___ Listed records

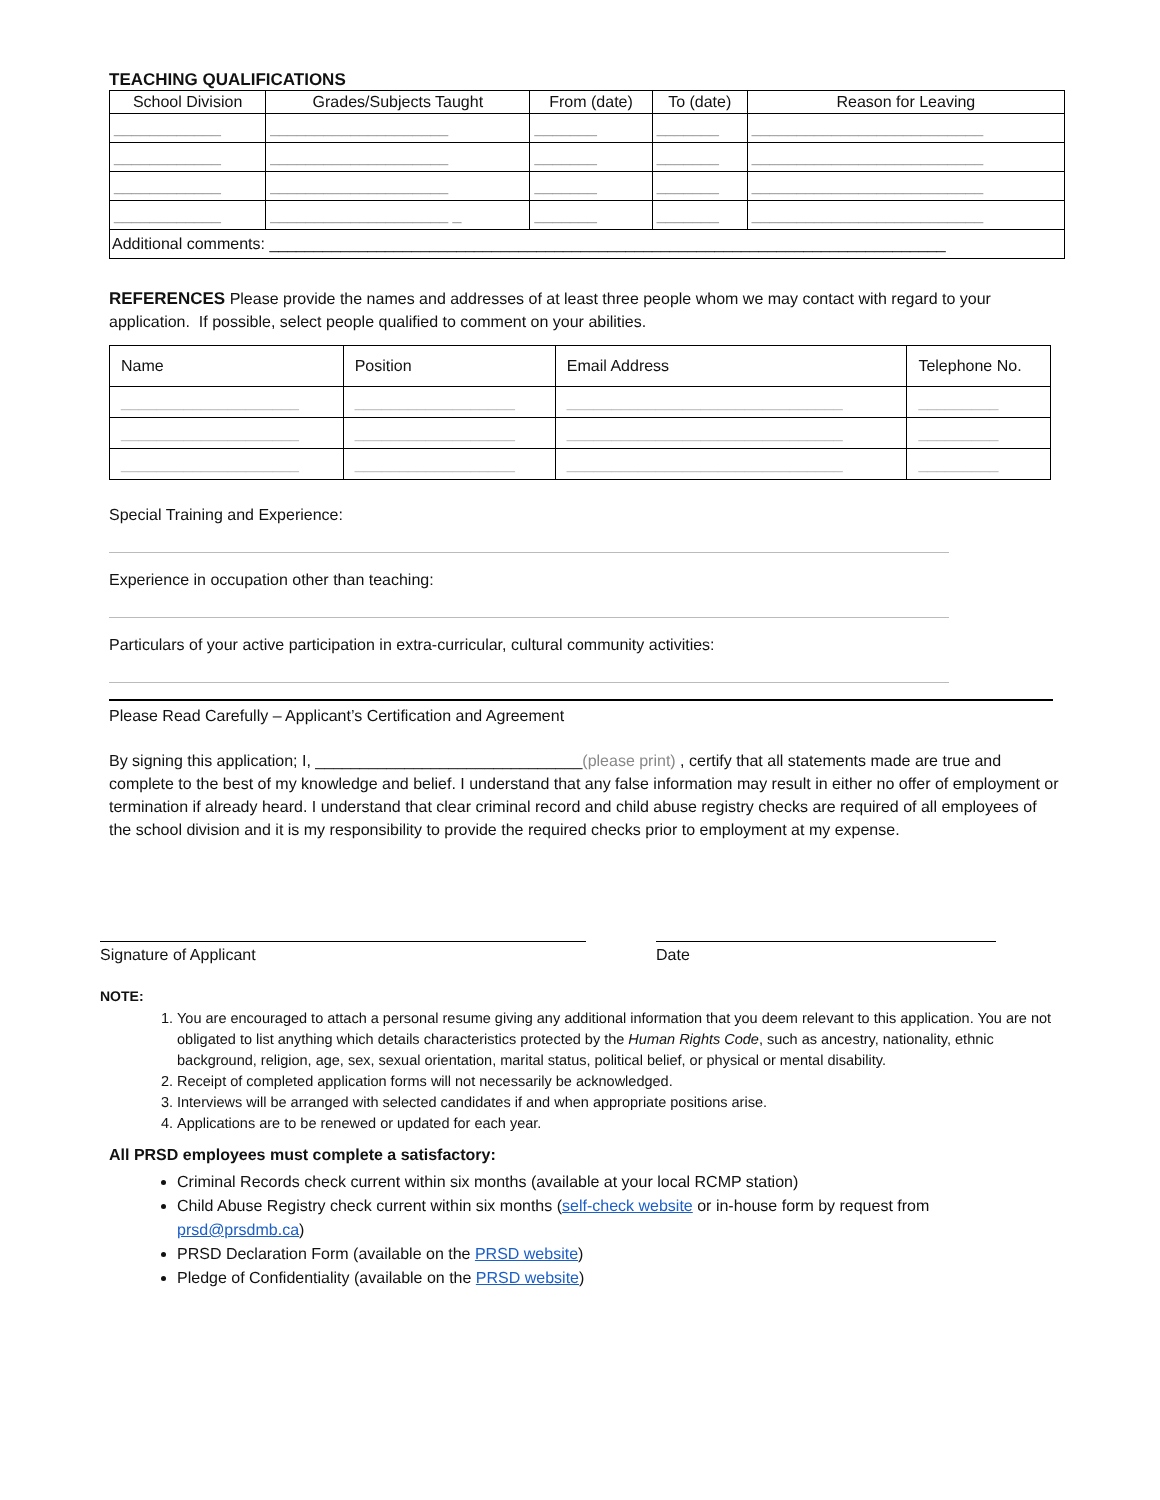TEACHING QUALIFICATIONS
| School Division | Grades/Subjects Taught | From (date) | To (date) | Reason for Leaving |
| --- | --- | --- | --- | --- |
| ____________ | ____________________ | _______ | _______ | __________________________ |
| ____________ | ____________________ | _______ | _______ | __________________________ |
| ____________ | ____________________ | _______ | _______ | __________________________ |
| ____________ | ____________________ _ | _______ | _______ | __________________________ |
| Additional comments: ____________________________________________________________________________ | | | | |
REFERENCES Please provide the names and addresses of at least three people whom we may contact with regard to your application. If possible, select people qualified to comment on your abilities.
| Name | Position | Email Address | Telephone No. |
| --- | --- | --- | --- |
| ____________________ | __________________ | _______________________________ | _________ |
| ____________________ | __________________ | _______________________________ | _________ |
| ____________________ | __________________ | _______________________________ | _________ |
Special Training and Experience:
Experience in occupation other than teaching:
Particulars of your active participation in extra-curricular, cultural community activities:
Please Read Carefully – Applicant’s Certification and Agreement
By signing this application; I, ______________________________(please print) , certify that all statements made are true and complete to the best of my knowledge and belief. I understand that any false information may result in either no offer of employment or termination if already heard. I understand that clear criminal record and child abuse registry checks are required of all employees of the school division and it is my responsibility to provide the required checks prior to employment at my expense.
Signature of Applicant Date
NOTE:
1. You are encouraged to attach a personal resume giving any additional information that you deem relevant to this application. You are not obligated to list anything which details characteristics protected by the Human Rights Code, such as ancestry, nationality, ethnic background, religion, age, sex, sexual orientation, marital status, political belief, or physical or mental disability.
2. Receipt of completed application forms will not necessarily be acknowledged.
3. Interviews will be arranged with selected candidates if and when appropriate positions arise.
4. Applications are to be renewed or updated for each year.
All PRSD employees must complete a satisfactory:
Criminal Records check current within six months (available at your local RCMP station)
Child Abuse Registry check current within six months (self-check website or in-house form by request from prsd@prsdmb.ca)
PRSD Declaration Form (available on the PRSD website)
Pledge of Confidentiality (available on the PRSD website)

______

▶ _Your objective_: The lines holding the word "months" are the answer. Pull them out of the records and copy them.

▶ _Response_:
Criminal Records check current within six months (available at your local RCMP station)
Child Abuse Registry check current within six months (self-check website or in-house form by request from prsd@prsdmb.ca)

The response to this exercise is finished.